Kurban Keserken Nelere Dikkat Edelim?
Dinen kurban edilmesi uygun görülen bir hayvanı temin ettikten sonra kurban ibadetinin geçerli olması için kesim esnasında çeşitli hususlara dikkat etmek gerekir. Bunların başında hayvanın kurban olmasına engel herhangi bir kusurunun bulunmaması ve kurbanın vaktinde kesilmiş olması şartları gelir. Kurban, bayram namazı kılınan yerlerde namaz kılındıktan sonra, bayram namazı kılınmayan yerlerde ise fecirden yani sabah namazı vakti girdikten sonra olmak üzere bayramın ilk üç gününde kesilir. Arefe günü ya da bayramın ilk üç gününden sonra kurban kesilmez. Hz. Peygamber (s.a.s.) bayram namazına giderken yolda kimilerinin aceleyle kurban kestiğini görünce bayram hutbesinde ashabını şöyle uyarmıştır: “Kim kurbanını bayram namazından önce kestiyse onun yerine bir koyun kessin. Kim de henüz kesmediyse kurbanını Allah’ın adıyla kessin!” (Müslim, Edâhî, 1)

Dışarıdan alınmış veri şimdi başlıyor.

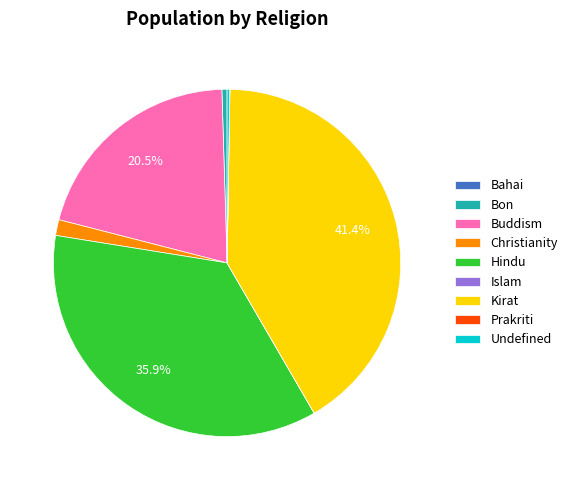

Which category has the biggest portion of the pie?

Kirat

Kurban edilmesi caiz görülen hayvanı kesmek, kurban ibadetinin rüknü yani temel gereğidir. Dinimizde her ibadetin bir yapılış şekli vardır. Kurban ibadeti de ancak kurban edilecek hayvanın usulüne uygun biçimde kesilmesiyle yerine getirilir. Allah Resûlü hicretin ikinci yılından vefatına kadar her yıl kurban kesmiş, Müslümanlar da aynı şekilde davranmıştır. (Tirmizî, Edâhî, 11) Bu nedenle kurbanı kesmeyip bedelini muhtaç kimselere sadaka olarak vermek hiçbir şekilde kurban ibadeti yerine geçmez.

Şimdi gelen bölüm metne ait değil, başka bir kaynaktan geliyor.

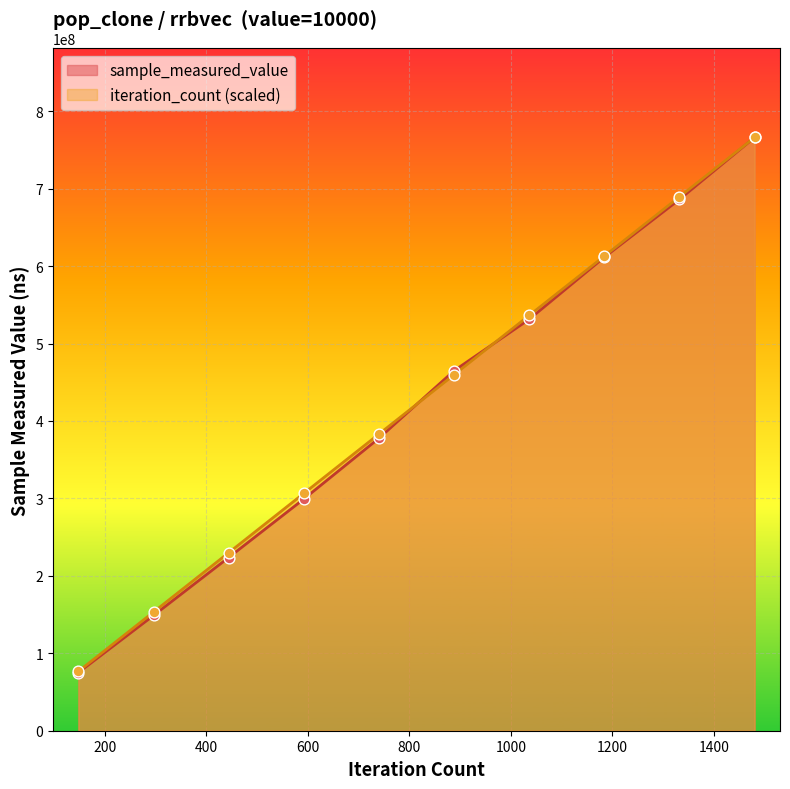

Which series has the largest total across all categories?

iteration_count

Kurbanın ibadet niyetiyle kesilmesi gerekir. Kurbanı diğer hayvan kesimlerinden ayıran ve değerli kılan fark da budur. Rabbimize yakınlaşmayı ifade eden bu ibadette arzuladığımız yakınlığa ancak niyetimiz ve içtenliğimiz ölçüsünde erişebiliriz. Yüce Allah Kur’an’da şöyle buyurur: “Onların ne etleri Allah’a ulaşır ne de kanları; O’na ulaşacak olan sadece sizin takvanızdır.” (Hac, 22/37) Hanefî mezhebine göre eğer kurban ortaklaşa kesilecekse ortak olanların tamamı ibadet niyetiyle kurban kesmelidir. Aksi takdirde herkesin ibadeti geçersiz olur. Şâfiî mezhebine göre ise bunda bir sakınca yoktur.
Kesebiliyorsa kişinin kurbanını kendisinin kesmesi daha güzeldir. Kesemiyorsa bu konuda ehil olan birisine vekâlet vererek kestirmesi uygun olur. Kesim esnasında kurban sahibinin orada bulunması müstehaptır. Kurbanı Müslüman olan erkek de kadın da kesebilir. Önemli olan kurbanın kesme becerisine sahip kimse tarafından belirli günlerde şartlarına uygun olarak kesilmesidir. Ehl-i kitabın kurban kesmesi mekruh olmakla birlikte geçerlidir. Fakat ateist, putperest ya da mecûsî birinin kestiği kurban geçerli değildir. Kesilen hayvanın eti de helal değildir.